O Mundial de Futebol do Qatar 2022 realiza-se no próximo mês de novembro. Contudo, a competição já faz correr muita tinta desde que, em 2010, o país organizador foi escolhido. Nessa altura, o processo de escolha do país árabe como acolhedor do torneio, esteve envolvido em polémica e em suspeitas de corrupção. Segundo o jornal The Sunday Times, o canal televisivo Al Jazeera, terá pago 880 milhões de dólares à FIFA para o país ser o escolhido como sede.

Além deste alegado esquema de corrupção, são várias as questões que têm de ser levantadas quanto à realização do torneio no Catar. Em novembro de 2021, a Organização Internacional do Trabalho tornou público um relatório referente aos acidentes de trabalho no país desde que o mesmo foi escolhido para sediar o Campeonato do Mundo. Estima-se que, só em 2020, morreram 50 pessoas e mais de 500 trabalhadores sofreram acidentes graves. O denominador comum de quase todos estes casos é a construção dos estádios que vão acolher os jogos, maior parte deles imigrantes provenientes de países como o Bangladesh e a Índia.

A falta de transparência do Catar no que toca à morte de trabalhadores migrantes é crónica e estende-se para além da construção dos estádios. Este problema é conhecido mundialmente, mas a FIFA nunca agiu de modo a proteger os trabalhadores que, em vários casos, pagaram e continuam a pagar a organização do torneio com a própria vida. Em adição à exploração de mão de obra e à falta de segurança no trabalho, surgem mais questões em relação aos direitos humanos e às leis marcadamente homofóbicas e misóginas que vigoram no país.

Como já relatei brevemente no editorial anterior, no Catar, a homossexualidade é vista como ilegal. Em alguns casos, pode ser mesmo aplicada uma pena de três anos de prisão ou até pena de morte. Neste sentido, Josh Cavallo, o primeiro futebolista em atividade a assumir-se homossexual, foi uma das vozes que demonstrou o seu receio relacionado com a situação. Numa entrevista que concedeu ao The Guardian, o atleta australiano relatou que ter lido “algo sobre pena de morte para gays no Catar” o deixou preocupado e “com medo” de ir ao país.

Em resposta às declarações do jovem jogador, o organizador do torneio, Nasser Al Khater, deu garantias de que “todos são bem-vindos” e “ninguém se sente inseguro” no país.

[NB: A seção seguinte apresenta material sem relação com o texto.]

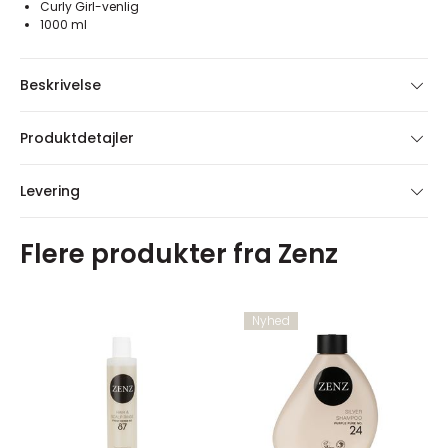
Curly Girl-venlig
1000 ml
Beskrivelse
Produktdetajler
Levering
Flere produkter fra Zenz
Nyhed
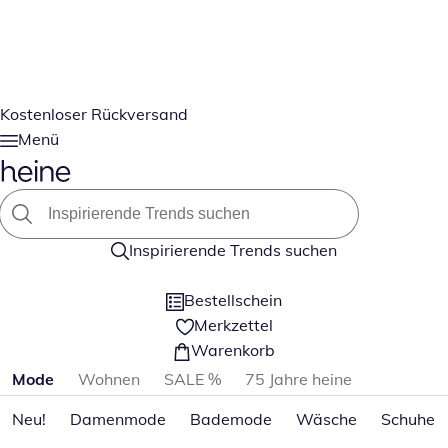
Kostenloser Rückversand
Menü
Inspirierende Trends suchen
Bestellschein
Merkzettel
Warenkorb
Produktkategorien überspringen
Mode
Wohnen
SALE %
75 Jahre heine
Neu!
Damenmode
Bademode
Wäsche
Schuhe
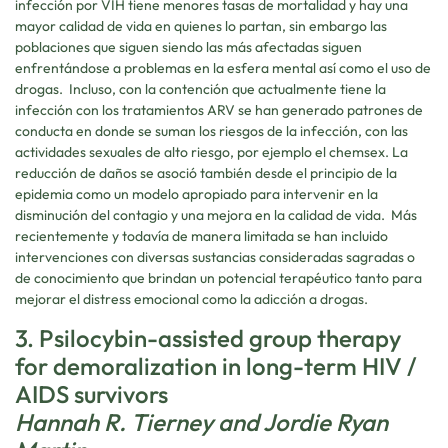
infección por VIH tiene menores tasas de mortalidad y hay una
mayor calidad de vida en quienes lo partan, sin embargo las
poblaciones que siguen siendo las más afectadas siguen
enfrentándose a problemas en la esfera mental así como el uso de
drogas. Incluso, con la contención que actualmente tiene la
infección con los tratamientos ARV se han generado patrones de
conducta en donde se suman los riesgos de la infección, con las
actividades sexuales de alto riesgo, por ejemplo el chemsex. La
reducción de daños se asoció también desde el principio de la
epidemia como un modelo apropiado para intervenir en la
disminución del contagio y una mejora en la calidad de vida. Más
recientemente y todavía de manera limitada se han incluido
intervenciones con diversas sustancias consideradas sagradas o
de conocimiento que brindan un potencial terapéutico tanto para
mejorar el distress emocional como la adicción a drogas.
3. Psilocybin-assisted group therapy
for demoralization in long-term HIV /
AIDS survivors
Hannah R. Tierney and Jordie Ryan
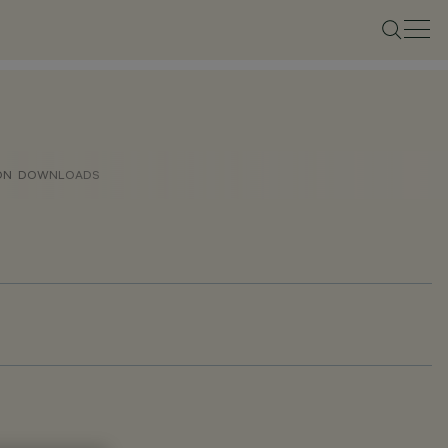
ON
DOWNLOADS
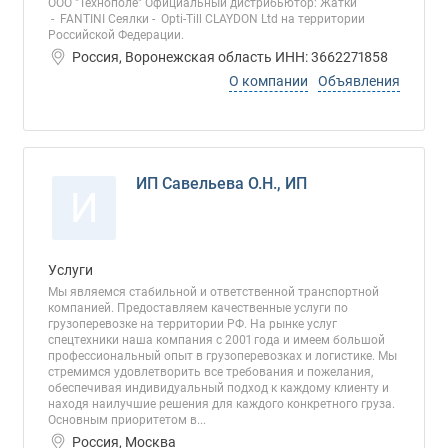
ООО "Технополе" Официальный дистрибьютор: Жатки
- FANTINI Сеялки - Opti-Till CLAYDON Ltd на территории
Российской Федерации.
Россия, Воронежская область ИНН: 3662271858
О компании
Объявления
ИП Савельева О.Н., ИП
И
Услуги
Мы являемся стабильной и ответственной транспортной
компанией. Предоставляем качественные услуги по
грузоперевозке на территории РФ. На рынке услуг
спецтехники наша компания с 2001 года и имеем большой
профессиональный опыт в грузоперевозках и логистике. Мы
стремимся удовлетворить все требования и пожелания,
обеспечивая индивидуальный подход к каждому клиенту и
находя наилучшие решения для каждого конкретного груза.
Основным приоритетом в...
Россия, Москва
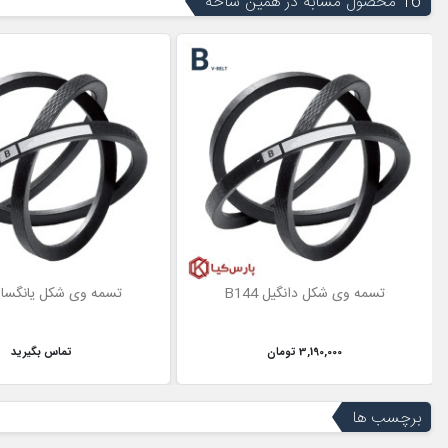
16 محصول مشابه در همین شاخه
تسمه وی شکل دانگیل B144
تسمه وی شکل یانگسان 6
3,190,000 تومان
تماس بگیرید
برچسب ها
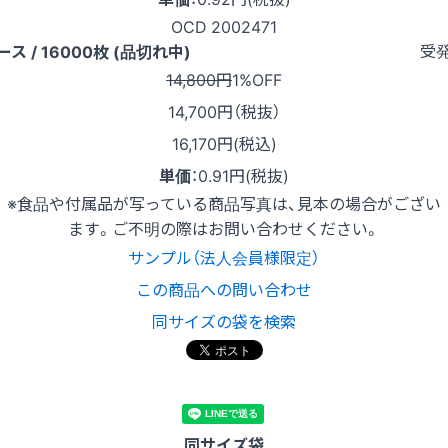
OCD 2002471
受
ース / 16000枚 (品切れ中)
14,800円
1%OFF
14,700
円（税抜）
16,170円(税込)
単価
：
0.91円(税抜)
※食品や付属品が写っている商品写真は、見本の場合がござい
ます。ご不明の際はお問い合わせください。
サンプル（法人会員様限定）
この商品への問い合わせ
同サイズの袋を検索
同サイズ袋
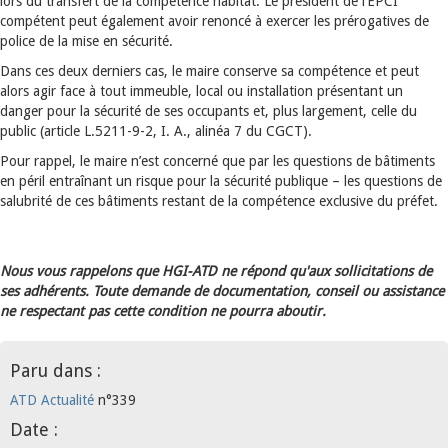
lors du transfert de la compétence habitat. Le président de l’EPCI
compétent peut également avoir renoncé à exercer les prérogatives de
police de la mise en sécurité.
Dans ces deux derniers cas, le maire conserve sa compétence et peut
alors agir face à tout immeuble, local ou installation présentant un
danger pour la sécurité de ses occupants et, plus largement, celle du
public (article L.5211-9-2, I. A., alinéa 7 du CGCT).
Pour rappel, le maire n’est concerné que par les questions de bâtiments
en péril entraînant un risque pour la sécurité publique – les questions de
salubrité de ces bâtiments restant de la compétence exclusive du préfet.
Nous vous rappelons que HGI-ATD ne répond qu'aux sollicitations de
ses adhérents. Toute demande de documentation, conseil ou assistance
ne respectant pas cette condition ne pourra aboutir.
Paru dans :
ATD Actualité
n°339
Date :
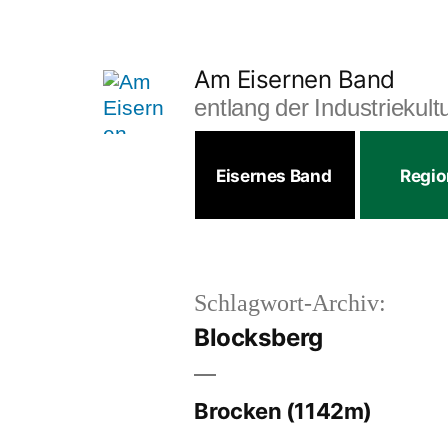
Zum
Inhalt
Am Eisernen Band
springen
entlang der Industriekul
Eisernes Band
Regi
Schlagwort-Archiv:
Blocksberg
Brocken (1142m)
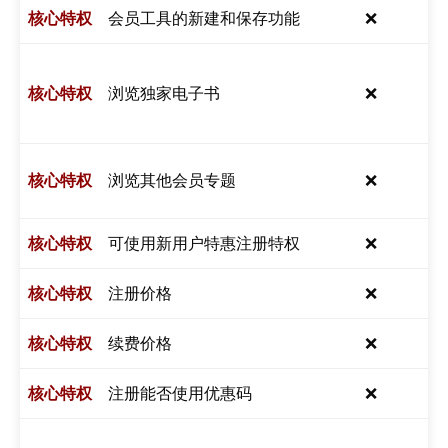
会员工具的新建和保存功能
❌
浏览独家电子书
❌
浏览其他会员专题
❌
可使用新用户特惠注册特权
❌
注册价格
❌
续费价格
❌
注册能否使用优惠码
❌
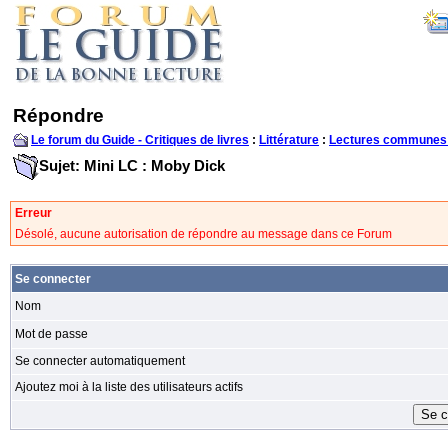
Répondre
Le forum du Guide - Critiques de livres
:
Littérature
:
Lectures communes
Sujet: Mini LC : Moby Dick
Erreur
Désolé, aucune autorisation de répondre au message dans ce Forum
Se connecter
Nom
Mot de passe
Se connecter automatiquement
Ajoutez moi à la liste des utilisateurs actifs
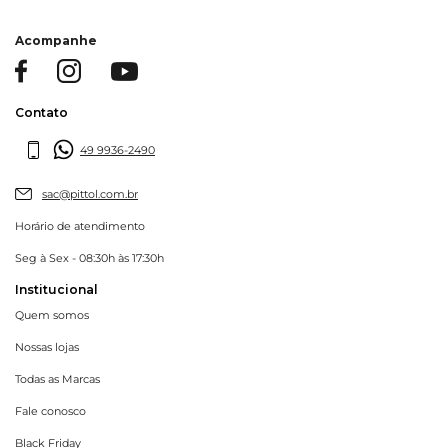
Acompanhe
Contato
49 9936-2490
sac@pittol.com.br
Horário de atendimento
Seg à Sex - 08:30h às 17:30h
Institucional
Quem somos
Nossas lojas
Todas as Marcas
Fale conosco
Black Friday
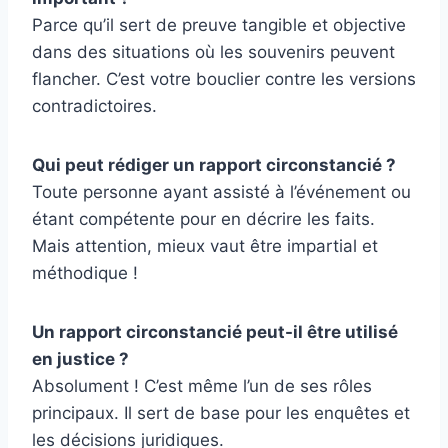
Parce qu’il sert de preuve tangible et objective
dans des situations où les souvenirs peuvent
flancher. C’est votre bouclier contre les versions
contradictoires.
Qui peut rédiger un rapport circonstancié ?
Toute personne ayant assisté à l’événement ou
étant compétente pour en décrire les faits.
Mais attention, mieux vaut être impartial et
méthodique !
Un rapport circonstancié peut-il être utilisé
en justice ?
Absolument ! C’est même l’un de ses rôles
principaux. Il sert de base pour les enquêtes et
les décisions juridiques.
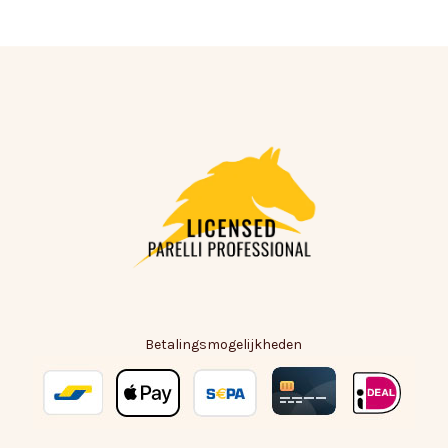
Geen producten in de winkelwagen.
Go To Shop
Betalingsmogelijkheden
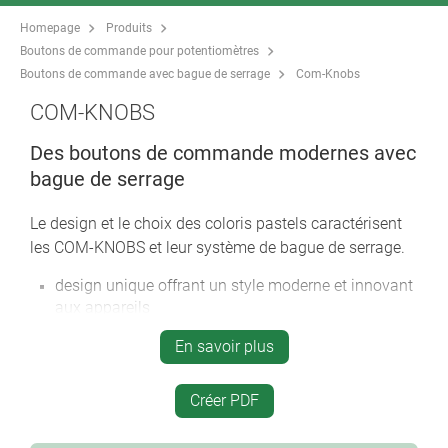
Homepage
Produits
Boutons de commande pour potentiomètres
Boutons de commande avec bague de serrage
Com-Knobs
COM-KNOBS
Des boutons de commande modernes avec
bague de serrage
Le design et le choix des coloris pastels caractérisent
les COM-KNOBS et leur système de bague de serrage.
design unique offrant un style moderne et innovant
aux appareils
capuchon avec une finition chromée matte pour un
En savoir plus
effet métallique haut de gamme (tailles 23-40)
commande fiable grâce à la fixation par bague de
Créer PDF
serrage
montage du bouton par l’avant de l’appareil et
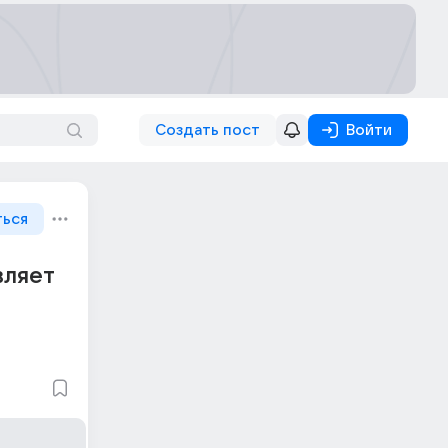
Создать пост
Войти
ться
вляет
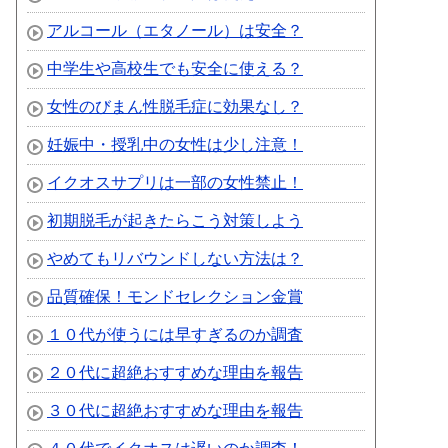
アルコール（エタノール）は安全？
中学生や高校生でも安全に使える？
女性のびまん性脱毛症に効果なし？
妊娠中・授乳中の女性は少し注意！
イクオスサプリは一部の女性禁止！
初期脱毛が起きたらこう対策しよう
やめてもリバウンドしない方法は？
品質確保！モンドセレクション金賞
１０代が使うには早すぎるのか調査
２０代に超絶おすすめな理由を報告
３０代に超絶おすすめな理由を報告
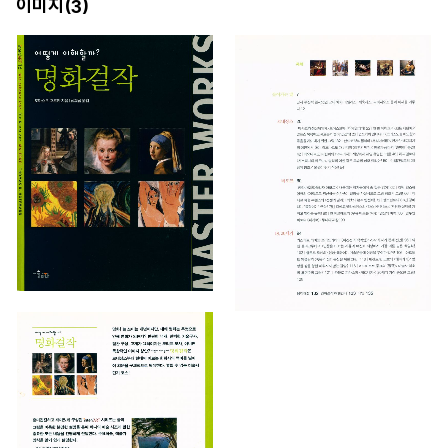
이미지(
)
3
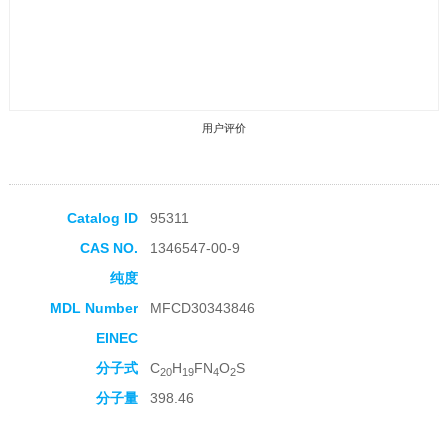
用户评价
Catalog ID
95311
CAS NO.
1346547-00-9
收藏产品
纯度
MDL Number
MFCD30343846
EINEC
分子式
C
H
FN
O
S
20
19
4
2
分子量
398.46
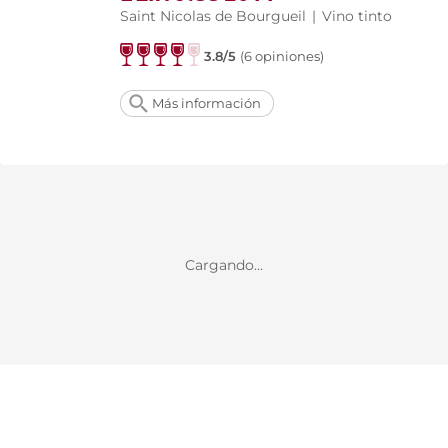
Saint Nicolas de Bourgueil
|
Vino tinto
3.8/5
(6 opiniones)
Más información
Cargando...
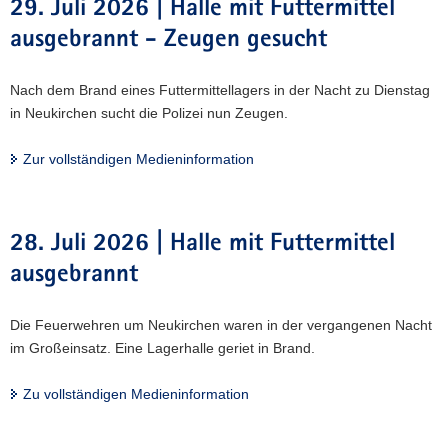
29. Juli 2026 | Halle mit Futtermittel
ausgebrannt - Zeugen gesucht
Nach dem Brand eines Futtermittellagers in der Nacht zu Dienstag
in Neukirchen sucht die Polizei nun Zeugen.
Zur vollständigen Medieninformation
28. Juli 2026 | Halle mit Futtermittel
ausgebrannt
Die Feuerwehren um Neukirchen waren in der vergangenen Nacht
im Großeinsatz. Eine Lagerhalle geriet in Brand.
Zu vollständigen Medieninformation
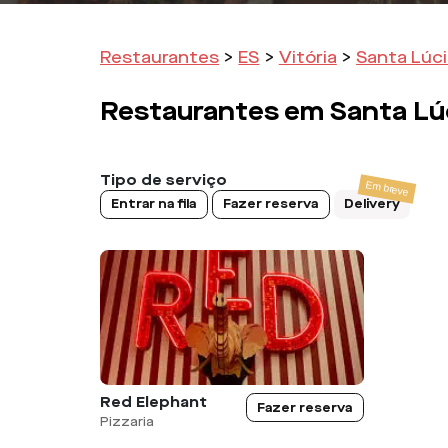
Restaurantes
>
ES
>
Vitória
>
Santa Lúci
Restaurantes em
Santa Lú
Tipo de serviço
Entrar na fila
Fazer reserva
Delivery
Red Elephant
Fazer reserva
Pizzaria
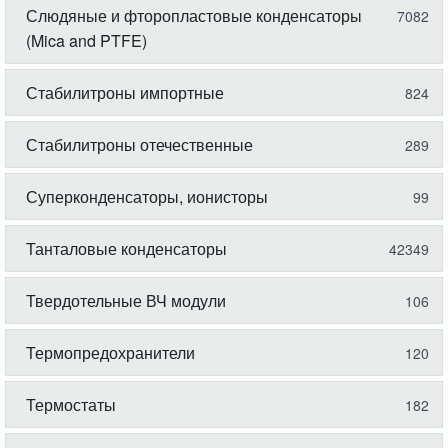
Слюдяные и фторопластовые конденсаторы
7082
(Mica and PTFE)
Стабилитроны импортные
824
Стабилитроны отечественные
289
Суперконденсаторы, ионисторы
99
Танталовые конденсаторы
42349
Твердотельные ВЧ модули
106
Термопредохранители
120
Термостаты
182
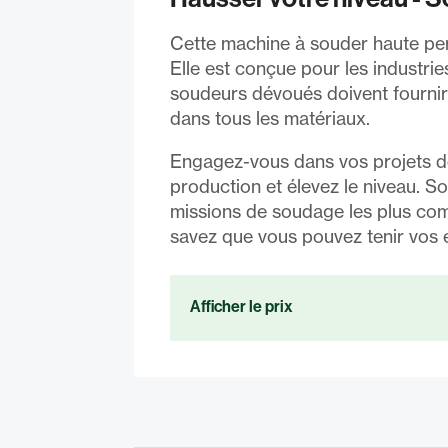
Cette machine à souder haute per
Elle est conçue pour les industri
soudeurs dévoués doivent fournir
dans tous les matériaux.
Engagez-vous dans vos projets d
production et élevez le niveau. S
missions de soudage les plus com
savez que vous pouvez tenir vos
Afficher le prix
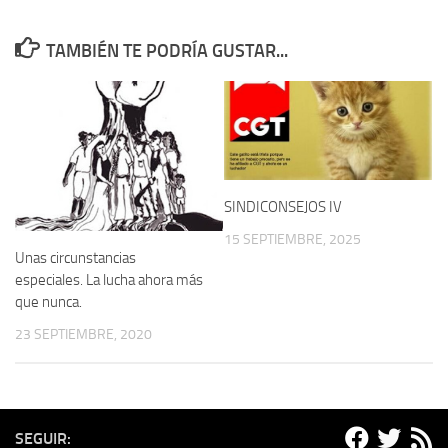
TAMBIÉN TE PODRÍA GUSTAR...
SINDICONSEJOS IV
15 SEPTIEMBRE, 2025
Unas circunstancias
especiales. La lucha ahora más
que nunca.
23 SEPTIEMBRE, 2020
SEGUIR:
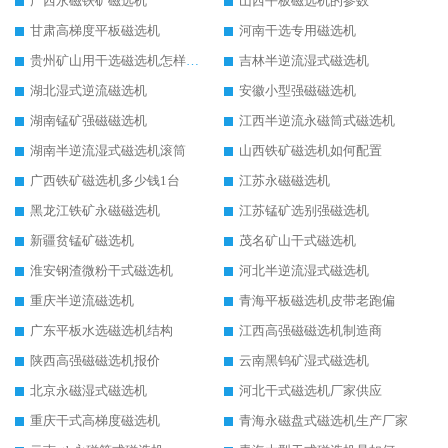
广西永磁铁矿磁选机
山西平板磁选机的参数
甘肃高梯度平板磁选机
河南干选专用磁选机
贵州矿山用干选磁选机怎样调磁
吉林半逆流湿式磁选机
湖北湿式逆流磁选机
安徽小型强磁磁选机
湖南锰矿强磁磁选机
江西半逆流永磁筒式磁选机
湖南半逆流湿式磁选机滚筒
山西铁矿磁选机如何配置
广西铁矿磁选机多少钱1台
江苏永磁磁选机
黑龙江铁矿永磁磁选机
江苏锰矿选别强磁选机
新疆贫锰矿磁选机
茂名矿山干式磁选机
淮安钢渣微粉干式磁选机
河北半逆流湿式磁选机
重庆半逆流磁选机
青海平板磁选机皮带老跑偏
广东平板水选磁选机结构
江西高强磁磁选机制造商
陕西高强磁磁选机报价
云南黑钨矿湿式磁选机
北京永磁湿式磁选机
河北干式磁选机厂家供应
重庆干式高梯度磁选机
青海永磁盘式磁选机生产厂家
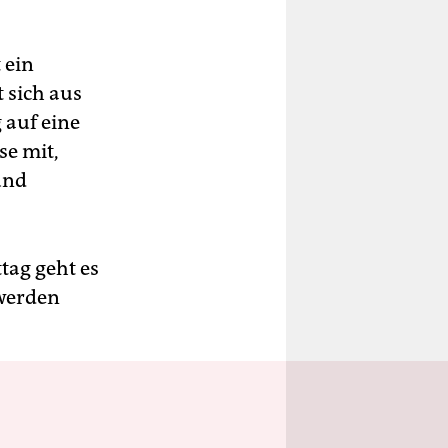
 ein
 sich aus
 auf eine
se mit,
und
tag geht es
 werden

Ainda assim, estas afirmações não passam, a meu ver, de palavras furadas. Ninguém tem o direito de dizer que o Catar é um país respeitador da comunidade LGBTQ+ ou até mesmo dos trabalhadores migrantes, quando a realidade que se conhece demonstra precisamente o contrário. As leis do país violam os direitos humanos de forma clara e é papel dos órgãos de poder como a FIFA não serem coniventes. O lucro e os interesses financeiros não devem, nem podem, falar mais alto do que questões referentes aos direitos humanos e às condições de trabalho dignas.

No entanto, além desta escolha controversa e já ameaçada de boicote várias vezes, o órgão regulador do futebol mundial continua a causar desconforto. O presidente, Gianni Infantino, tem defendido de forma veemente a realização do Campeonato do Mundo de dois em dois anos. Nos primórdios deste assunto, que conhece muita oposição desde o início, a justificação da viabilidade desta mudança era “a vontade dos jovens”. Porém, o que parecia ser apenas uma ideia controversa e vítima de muita contestação, recentemente assumiu contornos mais graves.

No passado mês de janeiro, Infantino surgiu com uma explicação diferente para a vontade de realizar o Mundial ano sim, ano não. Segundo o máximo representante da FIFA, esta medida pode “dar esperança aos africanos” e evitar que “precisem de cruzar o Mediterrâneo à procura de uma vida melhor”. Imediatamente, multiplicaram-se as críticas a estas declarações. E com razão. Jamais se pode desvalorizar e “vender” o sofrimento dos milhares de pessoas que são obrigadas a abandonar os seus países de uma maneira completamente desumana para defender uma ideia sem fundamento.

Assim, entendemos que o órgão máximo do futebol internacional precisa de uma mudança profunda. Este tipo de ações inexplicáveis da FIFA já não são de agora. A instituição tem profunda importância e impacto quer no futebol, quer nas pessoas. Dessa maneira, exige-se responsabilidade. Exige-se ponderação. E, acima de tudo, exige-se que o lucro e os interesses financeiros não se superiorizem aos mais básicos princípios e direitos do ser humano.